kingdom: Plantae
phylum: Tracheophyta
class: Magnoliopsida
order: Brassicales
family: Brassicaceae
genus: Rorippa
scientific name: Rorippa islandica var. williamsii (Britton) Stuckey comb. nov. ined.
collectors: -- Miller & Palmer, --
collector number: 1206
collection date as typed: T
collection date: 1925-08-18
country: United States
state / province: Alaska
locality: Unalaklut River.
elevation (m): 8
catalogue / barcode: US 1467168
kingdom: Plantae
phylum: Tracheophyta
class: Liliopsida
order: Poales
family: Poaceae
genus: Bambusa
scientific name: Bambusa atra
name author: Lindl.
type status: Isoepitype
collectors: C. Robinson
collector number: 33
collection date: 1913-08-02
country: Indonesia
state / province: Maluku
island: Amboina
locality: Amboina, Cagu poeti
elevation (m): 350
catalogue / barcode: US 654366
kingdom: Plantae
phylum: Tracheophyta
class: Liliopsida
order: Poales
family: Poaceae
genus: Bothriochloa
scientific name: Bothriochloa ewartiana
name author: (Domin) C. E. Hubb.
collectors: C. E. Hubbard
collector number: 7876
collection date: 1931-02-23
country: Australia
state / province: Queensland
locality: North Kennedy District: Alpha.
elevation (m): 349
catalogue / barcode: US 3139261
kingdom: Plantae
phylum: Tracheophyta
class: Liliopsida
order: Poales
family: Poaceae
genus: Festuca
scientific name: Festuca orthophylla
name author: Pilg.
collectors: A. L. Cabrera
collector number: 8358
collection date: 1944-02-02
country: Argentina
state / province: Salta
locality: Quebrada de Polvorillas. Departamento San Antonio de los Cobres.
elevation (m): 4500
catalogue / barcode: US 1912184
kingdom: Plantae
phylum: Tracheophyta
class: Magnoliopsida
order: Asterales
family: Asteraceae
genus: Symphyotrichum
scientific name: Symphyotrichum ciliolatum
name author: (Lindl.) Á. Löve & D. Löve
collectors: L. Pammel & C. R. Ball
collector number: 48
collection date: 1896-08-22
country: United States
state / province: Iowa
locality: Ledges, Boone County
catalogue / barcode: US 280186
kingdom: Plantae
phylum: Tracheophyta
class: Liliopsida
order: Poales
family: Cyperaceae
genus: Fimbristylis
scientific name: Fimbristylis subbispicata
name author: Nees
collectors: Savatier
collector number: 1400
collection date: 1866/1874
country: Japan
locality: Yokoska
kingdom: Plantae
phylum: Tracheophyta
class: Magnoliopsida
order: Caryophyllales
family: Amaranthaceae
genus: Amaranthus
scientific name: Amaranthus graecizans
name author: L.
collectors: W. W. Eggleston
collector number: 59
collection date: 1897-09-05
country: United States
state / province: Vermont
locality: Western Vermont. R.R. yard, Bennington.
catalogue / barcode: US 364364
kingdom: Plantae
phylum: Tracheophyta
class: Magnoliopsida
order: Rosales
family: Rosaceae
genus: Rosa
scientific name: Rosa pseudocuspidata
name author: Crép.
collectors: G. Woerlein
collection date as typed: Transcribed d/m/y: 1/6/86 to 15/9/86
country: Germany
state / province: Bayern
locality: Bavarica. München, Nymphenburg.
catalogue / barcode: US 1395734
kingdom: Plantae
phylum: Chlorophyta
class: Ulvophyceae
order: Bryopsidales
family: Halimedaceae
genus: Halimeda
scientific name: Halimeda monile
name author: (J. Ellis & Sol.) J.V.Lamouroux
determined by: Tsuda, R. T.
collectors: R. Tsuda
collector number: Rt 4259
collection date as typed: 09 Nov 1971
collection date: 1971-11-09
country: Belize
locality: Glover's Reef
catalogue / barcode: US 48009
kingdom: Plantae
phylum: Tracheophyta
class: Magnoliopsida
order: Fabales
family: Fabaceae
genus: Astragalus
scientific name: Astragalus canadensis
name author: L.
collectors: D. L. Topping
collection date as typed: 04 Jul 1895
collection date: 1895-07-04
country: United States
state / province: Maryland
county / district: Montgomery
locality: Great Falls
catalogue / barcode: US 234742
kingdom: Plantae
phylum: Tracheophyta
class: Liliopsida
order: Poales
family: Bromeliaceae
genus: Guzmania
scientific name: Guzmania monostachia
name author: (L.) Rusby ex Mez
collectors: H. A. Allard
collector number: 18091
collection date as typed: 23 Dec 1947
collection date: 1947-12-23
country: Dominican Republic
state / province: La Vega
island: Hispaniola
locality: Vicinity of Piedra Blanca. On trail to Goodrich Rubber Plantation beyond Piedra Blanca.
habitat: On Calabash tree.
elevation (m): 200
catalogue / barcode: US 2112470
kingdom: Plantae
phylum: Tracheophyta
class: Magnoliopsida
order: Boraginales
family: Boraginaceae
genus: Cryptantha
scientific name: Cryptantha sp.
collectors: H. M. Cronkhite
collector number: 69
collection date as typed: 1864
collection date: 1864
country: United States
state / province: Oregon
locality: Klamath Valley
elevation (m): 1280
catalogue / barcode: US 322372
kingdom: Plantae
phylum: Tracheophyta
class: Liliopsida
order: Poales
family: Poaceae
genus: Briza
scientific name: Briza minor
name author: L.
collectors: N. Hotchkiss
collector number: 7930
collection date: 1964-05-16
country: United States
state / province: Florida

------------------------------------------------

TASK DESCRIPTION: Reproduce the material above word for word, keeping every line in its original order.

TASK OUTPUT:
kingdom: Plantae
phylum: Tracheophyta
class: Magnoliopsida
order: Brassicales
family: Brassicaceae
genus: Rorippa
scientific name: Rorippa islandica var. williamsii (Britton) Stuckey comb. nov. ined.
collectors: -- Miller & Palmer, --
collector number: 1206
collection date as typed: T
collection date: 1925-08-18
country: United States
state / province: Alaska
locality: Unalaklut River.
elevation (m): 8
catalogue / barcode: US 1467168
kingdom: Plantae
phylum: Tracheophyta
class: Liliopsida
order: Poales
family: Poaceae
genus: Bambusa
scientific name: Bambusa atra
name author: Lindl.
type status: Isoepitype
collectors: C. Robinson
collector number: 33
collection date: 1913-08-02
country: Indonesia
state / province: Maluku
island: Amboina
locality: Amboina, Cagu poeti
elevation (m): 350
catalogue / barcode: US 654366
kingdom: Plantae
phylum: Tracheophyta
class: Liliopsida
order: Poales
family: Poaceae
genus: Bothriochloa
scientific name: Bothriochloa ewartiana
name author: (Domin) C. E. Hubb.
collectors: C. E. Hubbard
collector number: 7876
collection date: 1931-02-23
country: Australia
state / province: Queensland
locality: North Kennedy District: Alpha.
elevation (m): 349
catalogue / barcode: US 3139261
kingdom: Plantae
phylum: Tracheophyta
class: Liliopsida
order: Poales
family: Poaceae
genus: Festuca
scientific name: Festuca orthophylla
name author: Pilg.
collectors: A. L. Cabrera
collector number: 8358
collection date: 1944-02-02
country: Argentina
state / province: Salta
locality: Quebrada de Polvorillas. Departamento San Antonio de los Cobres.
elevation (m): 4500
catalogue / barcode: US 1912184
kingdom: Plantae
phylum: Tracheophyta
class: Magnoliopsida
order: Asterales
family: Asteraceae
genus: Symphyotrichum
scientific name: Symphyotrichum ciliolatum
name author: (Lindl.) Á. Löve & D. Löve
collectors: L. Pammel & C. R. Ball
collector number: 48
collection date: 1896-08-22
country: United States
state / province: Iowa
locality: Ledges, Boone County
catalogue / barcode: US 280186
kingdom: Plantae
phylum: Tracheophyta
class: Liliopsida
order: Poales
family: Cyperaceae
genus: Fimbristylis
scientific name: Fimbristylis subbispicata
name author: Nees
collectors: Savatier
collector number: 1400
collection date: 1866/1874
country: Japan
locality: Yokoska
kingdom: Plantae
phylum: Tracheophyta
class: Magnoliopsida
order: Caryophyllales
family: Amaranthaceae
genus: Amaranthus
scientific name: Amaranthus graecizans
name author: L.
collectors: W. W. Eggleston
collector number: 59
collection date: 1897-09-05
country: United States
state / province: Vermont
locality: Western Vermont. R.R. yard, Bennington.
catalogue / barcode: US 364364
kingdom: Plantae
phylum: Tracheophyta
class: Magnoliopsida
order: Rosales
family: Rosaceae
genus: Rosa
scientific name: Rosa pseudocuspidata
name author: Crép.
collectors: G. Woerlein
collection date as typed: Transcribed d/m/y: 1/6/86 to 15/9/86
country: Germany
state / province: Bayern
locality: Bavarica. München, Nymphenburg.
catalogue / barcode: US 1395734
kingdom: Plantae
phylum: Chlorophyta
class: Ulvophyceae
order: Bryopsidales
family: Halimedaceae
genus: Halimeda
scientific name: Halimeda monile
name author: (J. Ellis & Sol.) J.V.Lamouroux
determined by: Tsuda, R. T.
collectors: R. Tsuda
collector number: Rt 4259
collection date as typed: 09 Nov 1971
collection date: 1971-11-09
country: Belize
locality: Glover's Reef
catalogue / barcode: US 48009
kingdom: Plantae
phylum: Tracheophyta
class: Magnoliopsida
order: Fabales
family: Fabaceae
genus: Astragalus
scientific name: Astragalus canadensis
name author: L.
collectors: D. L. Topping
collection date as typed: 04 Jul 1895
collection date: 1895-07-04
country: United States
state / province: Maryland
county / district: Montgomery
locality: Great Falls
catalogue / barcode: US 234742
kingdom: Plantae
phylum: Tracheophyta
class: Liliopsida
order: Poales
family: Bromeliaceae
genus: Guzmania
scientific name: Guzmania monostachia
name author: (L.) Rusby ex Mez
collectors: H. A. Allard
collector number: 18091
collection date as typed: 23 Dec 1947
collection date: 1947-12-23
country: Dominican Republic
state / province: La Vega
island: Hispaniola
locality: Vicinity of Piedra Blanca. On trail to Goodrich Rubber Plantation beyond Piedra Blanca.
habitat: On Calabash tree.
elevation (m): 200
catalogue / barcode: US 2112470
kingdom: Plantae
phylum: Tracheophyta
class: Magnoliopsida
order: Boraginales
family: Boraginaceae
genus: Cryptantha
scientific name: Cryptantha sp.
collectors: H. M. Cronkhite
collector number: 69
collection date as typed: 1864
collection date: 1864
country: United States
state / province: Oregon
locality: Klamath Valley
elevation (m): 1280
catalogue / barcode: US 322372
kingdom: Plantae
phylum: Tracheophyta
class: Liliopsida
order: Poales
family: Poaceae
genus: Briza
scientific name: Briza minor
name author: L.
collectors: N. Hotchkiss
collector number: 7930
collection date: 1964-05-16
country: United States
state / province: Florida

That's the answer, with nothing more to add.